We will leverage scikit-learn's transformer classes, and add our own custom transformers. This might on first glance look as a tedious way to clean data. However, it will be very powerful later on. The transformer's parameters are actually hyperparameters in model selection. This means that a grid-search can be employed to evaluate several different strategies for i.e. imputation of missing values, cutoff thresholds for sparse features and so on and find the best preprocessing steps.

__DATA PROVIDED__:
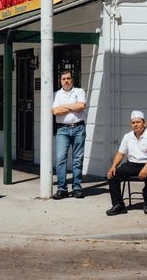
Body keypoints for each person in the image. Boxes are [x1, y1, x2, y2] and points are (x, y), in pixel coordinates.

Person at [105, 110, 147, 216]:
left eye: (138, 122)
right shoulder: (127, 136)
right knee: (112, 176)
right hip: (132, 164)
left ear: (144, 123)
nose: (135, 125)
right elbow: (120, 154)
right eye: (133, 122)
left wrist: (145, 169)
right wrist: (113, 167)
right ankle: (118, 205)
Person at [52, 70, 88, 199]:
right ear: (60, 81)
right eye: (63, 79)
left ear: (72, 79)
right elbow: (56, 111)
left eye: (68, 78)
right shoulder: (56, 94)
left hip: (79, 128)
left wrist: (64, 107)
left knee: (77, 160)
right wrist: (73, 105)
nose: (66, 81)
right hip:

==

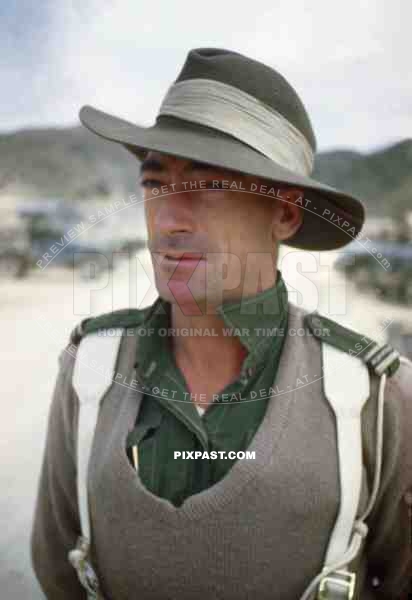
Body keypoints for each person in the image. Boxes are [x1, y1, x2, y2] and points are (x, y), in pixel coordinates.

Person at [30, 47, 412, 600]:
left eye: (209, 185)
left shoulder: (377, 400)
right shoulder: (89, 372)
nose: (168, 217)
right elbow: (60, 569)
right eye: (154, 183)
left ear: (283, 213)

__COMPLETE THE FOLLOWING__:
• 1. Decide whether each statement agrees with the passage on scikit-learn transformers. For each one, answer yes or no and quote the words of the passage that settle it.
(a) The approach to cleaning data may look tedious at first glance.
(b) The transformer's parameters serve as hyperparameters in model selection.
(c) Only scikit-learn's built-in transformer classes will be used.
• 2. In the passage on scikit-learn transformers, what method can be used to evaluate several different preprocessing strategies?
• 3. Carry on writing the passage on scikit-learn transformers, starting after its final sentence.

__ANSWERS BY ITEM__:
• 1.
(a) Yes: "This might on first glance look as a tedious way to clean data."
(b) Yes: "The transformer's parameters are actually hyperparameters in model selection."
(c) No: "and add our own custom transformers."

• 2. A grid-search.

• 3.
sklearn doc:

* http://scikit-learn.org/dev/modules/generated/sklearn.compose.ColumnTransformer.html
* http://scikit-learn.org/stable/modules/generated/sklearn.impute.SimpleImputer.html
* http://scikit-learn.org/stable/modules/generated/sklearn.preprocessing.OneHotEncoder.html

In [None]:
from sklearn.pipeline import Pipeline
from sklearn.impute import SimpleImputer
from sklearn.compose import ColumnTransformer
from sklearn.feature_selection import VarianceThreshold
from sklearn.preprocessing import OrdinalEncoder
from sklearn.preprocessing import OneHotEncoder
from category_encoders.hashing import HashingEncoder  # Use custom edits in local file instead

### Binary features

For these, we will convert the values specified as True and False as per the dataset dictionary into 1.0 and 0.0 respectively. Furthermore, input errors are also being treated. In the end, these features will be of dtype float64, having {1.0, 0.0 and NaN} as values.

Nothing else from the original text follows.